TEKS BACAAN:
··········
Anggapan bahwa analisa (atau studi tentang
arti) dari konsepsi-konsepsi hukum:
(i) Layak dilanjutkan
(ii) Harus dibedakan dari penelitian-penelitian
historis mengenai sebab - sebab atau asal usul dari undang-undang dan dari penelitian
- penelitian sosiologis mengenai hubungan dengan gejala sosial lainnya, dan
kritik atau penghargaan hukum apakah dalam arti moral, tuntutan - tuntutan
sosial, fungsi-fungsinya, atau sebaliknya
d. Anggapan bahwa sistem hukum adalah suatu sistem
logis tertutup di mana putusan - putusan hukum yang tepat dapat dihasilkan
dengan cara - cara yang logis dari peraturan - peraturan hukum yang telah
ditentukan lebih dahulu tanpa mengingat tuntutan - tuntutan sosial, kebijaksanaan,
norma - norma moral.
e. Anggapan bahwa penilaian - penilaian moral
tidak dapat diberikan atau dipertahankan seperti halnya dengan pernyataan - pernyataan
tentang fakta, dengan alasan yang rasional, petunjuk, atau bukti.[1]
2.
Hans Kelsen menegaskan bahwa terdapat tiga kemungkinan
interpretasi terhadap istilah positivism sebagaimana dikutip oleh Ade Maman
Suherman, yaitu:
a. Legal positivisme sebagai metode adalah cara mempelajari
hukum sebagai fakta yang kompleks, fenomena atau data sosial dan bukan sebagai system
nilai, sebagai metode yang men setting pusat inquiry problem - problem formal dari keabsahan hukum, bukan aksiologi
suatu keadilan dari suatu isi norma/aturan.
··········
PETUNJUK:
a: Menurut poin d dalam teks tentang positivisme hukum, putusan hukum yang tepat dihasilkan tanpa mengingat hal-hal apa saja? Sebutkan semuanya.
b: Jawablah pertanyaan berikut berdasarkan teks tentang positivisme hukum.
(i) Berapa kemungkinan interpretasi terhadap istilah positivisme yang ditegaskan oleh Hans Kelsen?
(ii) Siapa yang disebut mengutip pendapat Hans Kelsen tersebut?
(iii) Menurut poin d, sistem hukum dianggap sebagai sistem yang bagaimana?
c: Lanjutkan teks tentang positivisme hukum mulai dari akhir bagian yang tersedia.

DATA:
··········
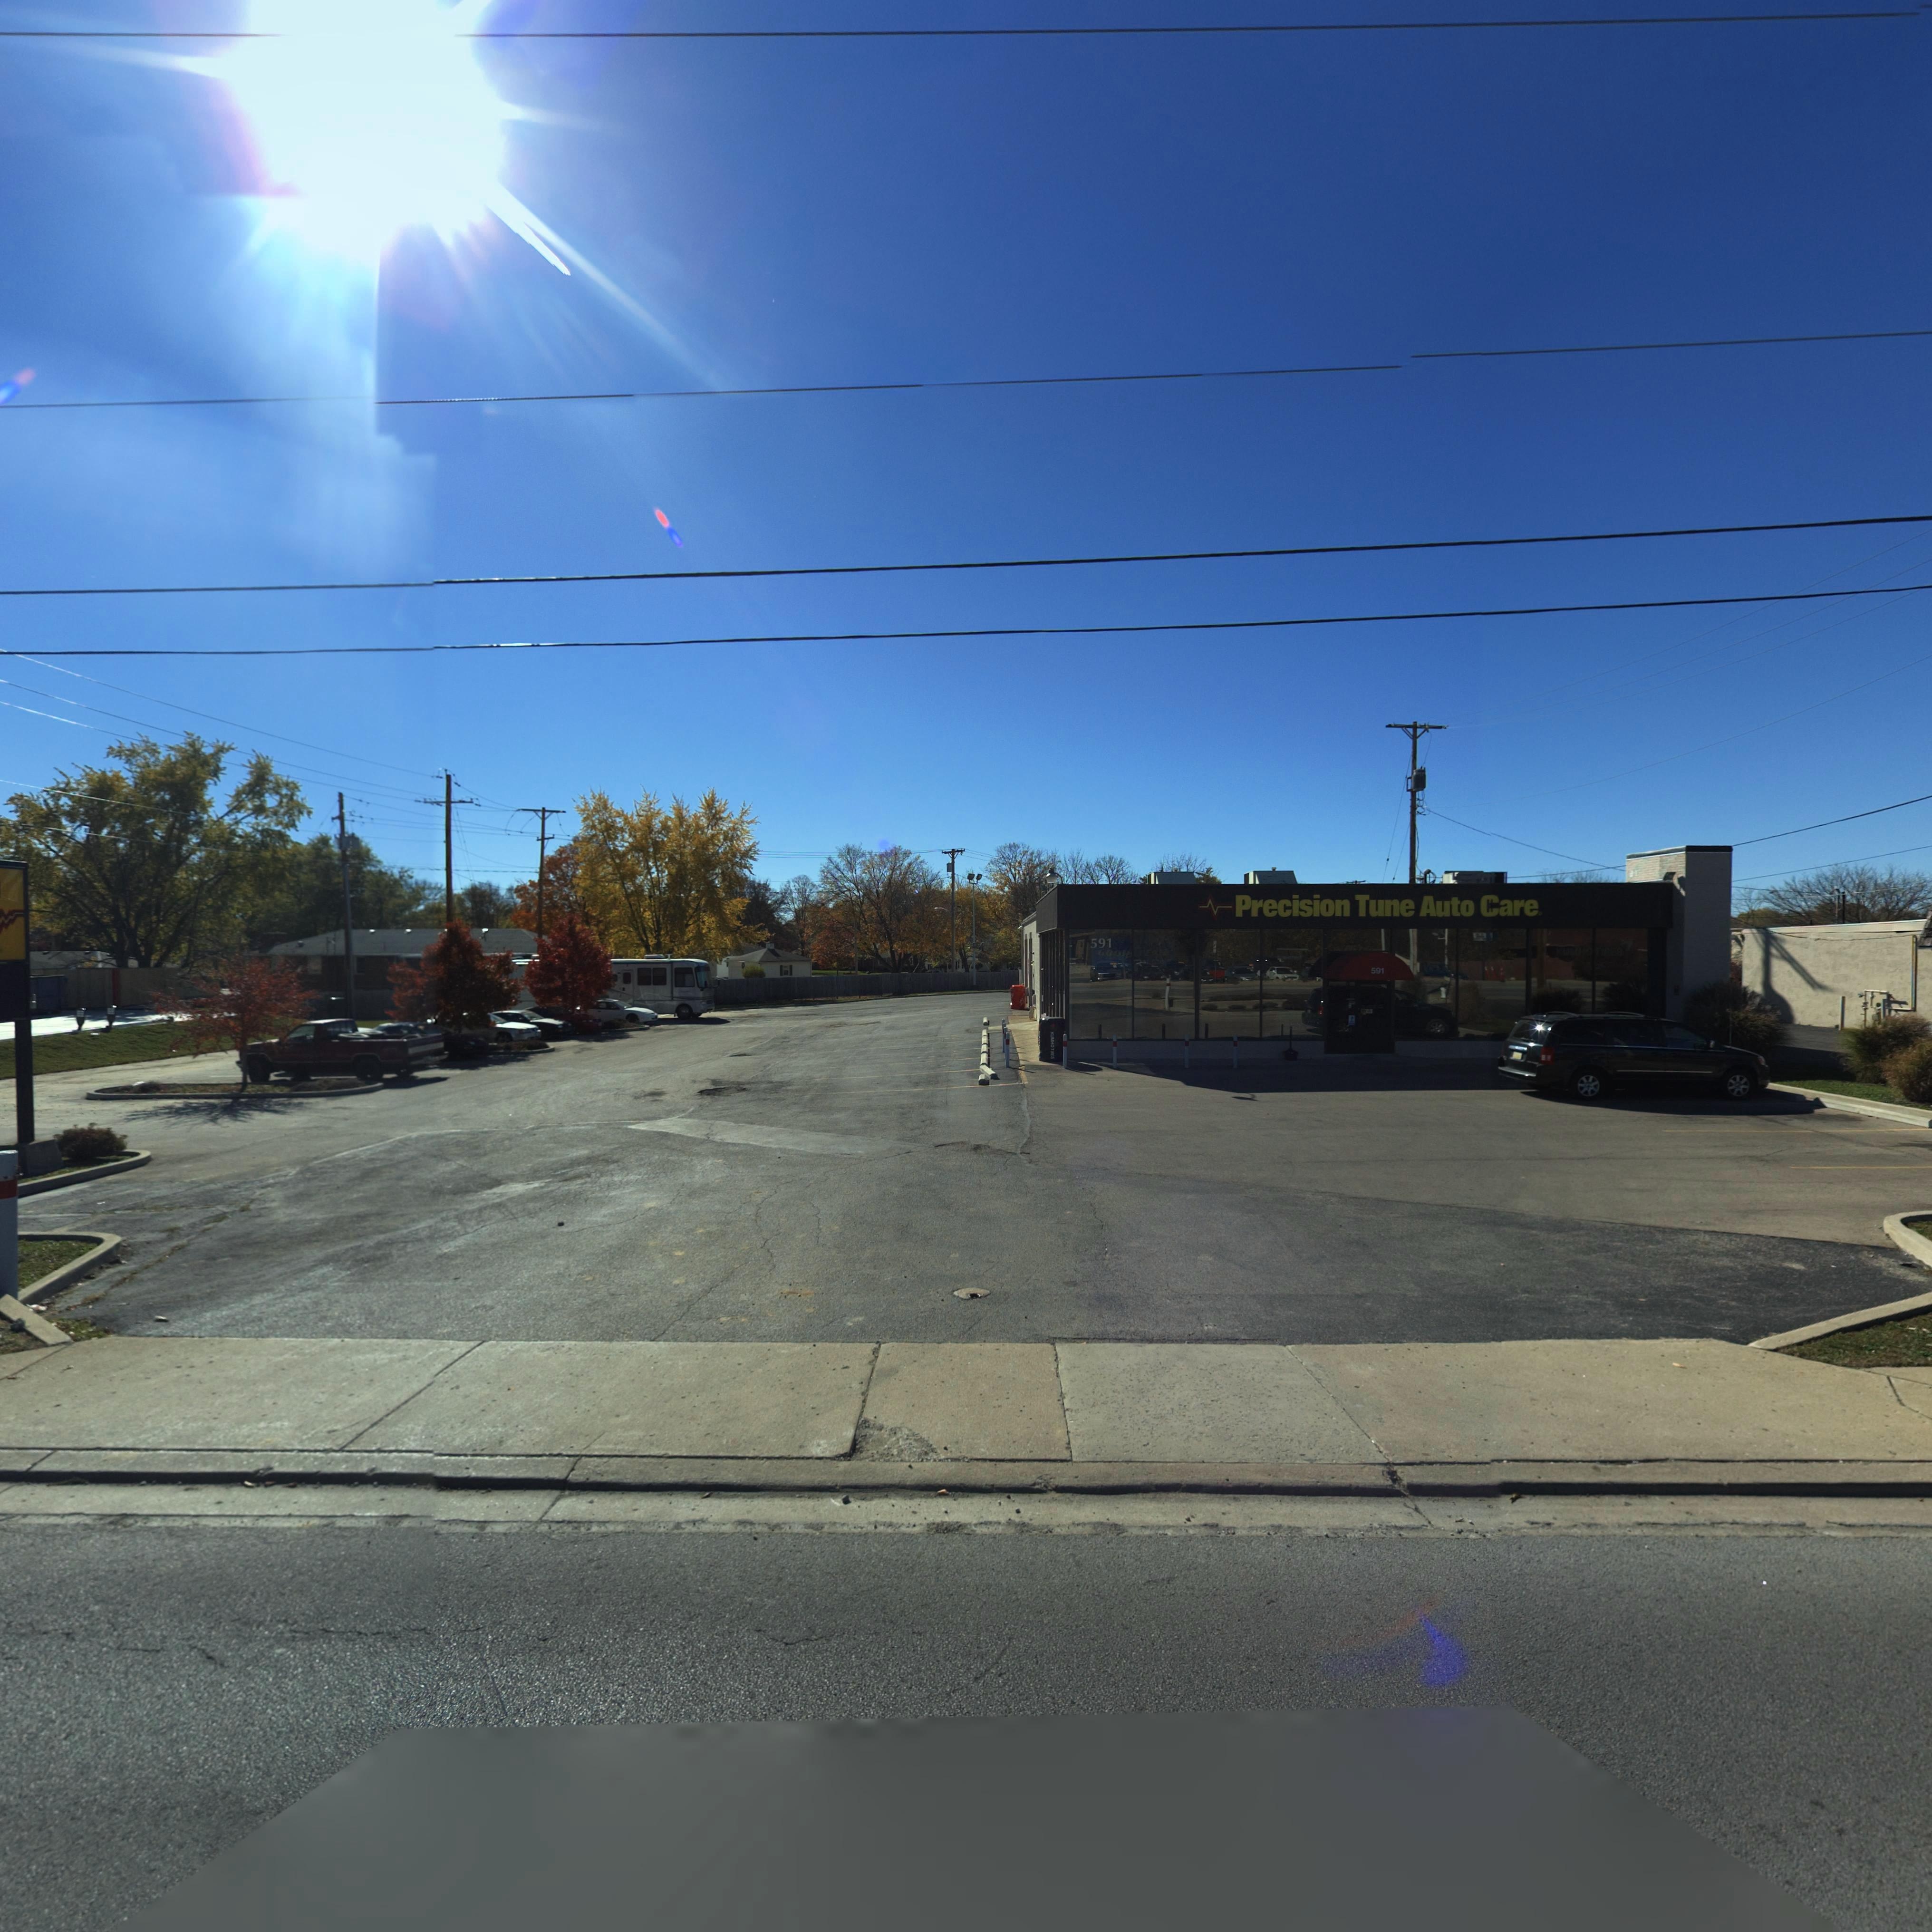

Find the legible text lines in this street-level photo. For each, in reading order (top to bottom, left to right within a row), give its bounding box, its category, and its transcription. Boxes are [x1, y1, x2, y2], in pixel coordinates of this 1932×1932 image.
··········
KUNCI JAWABAN:
a:
tuntutan-tuntutan sosial
kebijaksanaan
norma-norma moral

b:
(i) Tiga kemungkinan interpretasi.
(ii) Ade Maman Suherman.
(iii) Suatu sistem logis tertutup.

c:
b. Legal positivisme yang dipahami secara teori
adalah teori yang berkembang pada era kodifikasi sampai pada abad ke-sembilan
belas. Dalam konsep ini dikembangkan dari ecole
de l’exegese sampai ke Jerman Rechtwissenschaft
hukum dikemas sempurna, dengan positive order yang berasal dari kegiatan
legeslatif suatu negara. Paham ini disebut kelompok imperativist, corvisit, legalist
conception yang ditegakkan melalui hukum yang literal (tertulis), interpretasi
norma tertulis secara mekanis oleh penerjemah, khususnya hakim. Legal
positivisme sebagai ideologi merupakan ide bahwa hukum negara ditaati secara
absolut yang disimpulkan ke dalam suatu statement
gezetz ist gezetz atau the law is the
law.[2]
Berdasarkan
pengertian-pengertian legal positivisme yang dikonstatir oleh kedua ahli hukum
tersebut di atas secara umum dapat dipahami bahwa legal positivism merupakan
suatu aliran yang melakukan kritik terhadap kelemahan - kelemahan teori hukum
kodrat yang mengutamakan pada keutamaan moral, yaitu hidup sesuai dengan hukum
yang tertulis dalam kodrat manusia. Sementara legal-positivism tidak
mempersoalkan kandungan substantif yang normatif, etis ataupun estetis. Di
samping itu, legal-positivism mengajarkan bahwa hukum positiflah yang merupakan
hukum yang berlaku dan hukum positif di sini adalah norma-norma yudisial yang
telah dibangun oleh otoritas negara.[3]
Terdapat beberapa aliran – aliran dalam ilmu
hukum yang dapat kita jadikan sumber berpikir maupun titik tolak untuk mengkaji
hukum yang ada. Aliran – aliran hukum yang ada sebagai berikut:
1. Aliran
Hukum Alam
Hukum alam sebagai metode yang tertua yang
dapat dikenali sejak zaman yang kuno sekali sampai kepada permulaah abad
pertengahan.
Aliran hukum alam berpendapat bahwa hukum itu
berlaku universal dan abadi. Melihat dari sumbernya, hukum alam dapat berupa:
a. Hukum alam yang bersumber dari Tuhan.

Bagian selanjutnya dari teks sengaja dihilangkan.